This raises the danger of yet more of the bloodshed that followed the fall of Egypt’s first freely-elected president in July. Both sides are hardening their positions in what is already the most turbulent period in the internal history of modern Egypt, a U.S. ally that has a peace treaty with Israel.
Experiences of two one-time members of the National Salvation Front (NSF), an alliance of liberal and leftist parties, shows how moderates can come under verbal or even physical attack from the pro-military or Islamist camps.
One is Mohamed ElBaradei, who served briefly as vice president under the army-backed interim government but resigned after security forces crushed pro-Mursi sit-ins on August 14, killing hundreds.
ElBaradei, who won wide respect abroad as head of the United Nations nuclear agency for more than a decade, got few thanks at home for taking a stand against political violence. Newspaper columnist Mustafa Bakri described ElBaradei’s resignation speech as a “stab in the back of the Egyptian people.” ElBaradei has now left the country.
The other is Khaled Dawoud, a former NSF spokesman who suffered even worse - but at the hands of the other side.
Even though he resigned from the secular alliance because it had backed the crackdown on Mursi supporters, Dawoud was attacked by pro-Islamists who stabbed him several times.
“Without a doubt, it was an assassination attempt,” Dawoud told Reuters at his Cairo home, his left hand still healing after one of his attackers dragged a knife across his forearm several times while he was trapped in his car during a protest.
Moderate voices have been drowned out in the Egyptian media which largely glorifies the army and its chief, General Abdel Fattah al-Sisi.
An absence of established political parties to encourage dynamic pluralist politics has also pushed moderate politicians into the background while the public, weary of instability, mostly backs the army in its “war against terrorism.”
Dawoud rejects any suggestion that his opposition to the August crackdown reveals sympathy for political Islam. “I’m a strong opponent of the Muslim Brotherhood.
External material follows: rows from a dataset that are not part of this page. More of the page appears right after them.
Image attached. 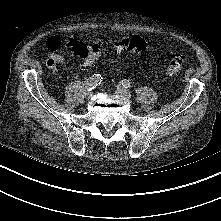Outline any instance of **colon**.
I'll use <instances>...</instances> for the list:
<instances>
[{"mask_svg":"<svg viewBox=\"0 0 221 221\" xmlns=\"http://www.w3.org/2000/svg\"><path fill=\"white\" fill-rule=\"evenodd\" d=\"M104 45L105 43L103 41H99L81 50L80 57L83 60V64L88 66L96 62L104 53ZM112 46L117 53L126 51L140 54L149 48L147 42L139 36L116 40L112 43ZM183 63L184 57L179 54L175 55L167 65L166 74L170 77L178 75L183 67Z\"/></svg>","mask_w":221,"mask_h":221,"instance_id":"obj_1","label":"colon"}]
</instances>
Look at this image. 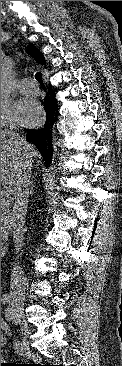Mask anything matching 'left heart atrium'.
Returning <instances> with one entry per match:
<instances>
[{"label": "left heart atrium", "instance_id": "left-heart-atrium-1", "mask_svg": "<svg viewBox=\"0 0 122 366\" xmlns=\"http://www.w3.org/2000/svg\"><path fill=\"white\" fill-rule=\"evenodd\" d=\"M14 118L24 126L36 125L42 118V109L31 99H20L14 107Z\"/></svg>", "mask_w": 122, "mask_h": 366}]
</instances>
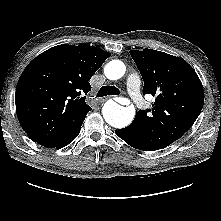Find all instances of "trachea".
Returning a JSON list of instances; mask_svg holds the SVG:
<instances>
[{
  "mask_svg": "<svg viewBox=\"0 0 221 221\" xmlns=\"http://www.w3.org/2000/svg\"><path fill=\"white\" fill-rule=\"evenodd\" d=\"M120 91L118 88H116L115 86H102L98 93L97 96L98 97H104L107 95H119Z\"/></svg>",
  "mask_w": 221,
  "mask_h": 221,
  "instance_id": "obj_1",
  "label": "trachea"
}]
</instances>
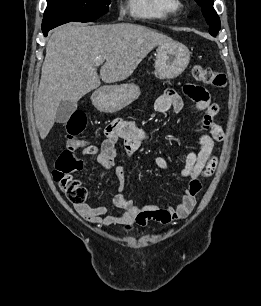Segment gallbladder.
<instances>
[{"label":"gallbladder","instance_id":"1","mask_svg":"<svg viewBox=\"0 0 261 306\" xmlns=\"http://www.w3.org/2000/svg\"><path fill=\"white\" fill-rule=\"evenodd\" d=\"M77 103L70 101H62L57 108L56 122L65 123L70 116L76 111Z\"/></svg>","mask_w":261,"mask_h":306}]
</instances>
They’re my ideological adversary, but I don’t want to kill them,” he said.
“I’m not against August 14 because I love the Brotherhood ... but because I’m scared for my country. When 400-500 of them die, they’ll have relatives, friends and siblings who say there is no solution but revenge,” he said.
Political scientist Emad Shahin said the Egyptian media ensured that real moderates would be silenced.
“If you’re against the coup, then you’re with the Brotherhood. If you’re with the Brotherhood, then you’re a terrorist. And if you are for democracy, then you are a fifth columnist. That is how it’s calculated,” said Shahin, who is a professor at the American University in Cairo.
When an uprising toppled Hosni Mubarak in 2011, Egyptians hoped for an era of democracy that would bring political and economic stability to the most populous Arab county.
Many grew disillusioned with Mursi, the man they elected to replace Mubarak. Mursi was accused of usurping power and mismanaging the economy; millions protested against his rule, prompting the army to step in.
Since then, many Egyptians have associated the army with stability and rejected the views of others. The Brotherhood and its supporters say the repression is worse than the decades under Mubarak, and they worry about the intolerance.
Kamal Aboulmagd, a lawyer who tried to start a mediation effort, lamented a “wave of intimidation” against anyone who takes a moderate line in the crisis, which has severely hit tourism and investment in Egypt.
“The moderate voices are badly needed and it should be a group of people who are willing to sacrifice,” he told Reuters in his Cairo office by the Nile. “I call them living martyrs. They will be condemned and accused by both sides, but if they’re sincere, they shouldn’t care at all. It’s an attempt to save the country.”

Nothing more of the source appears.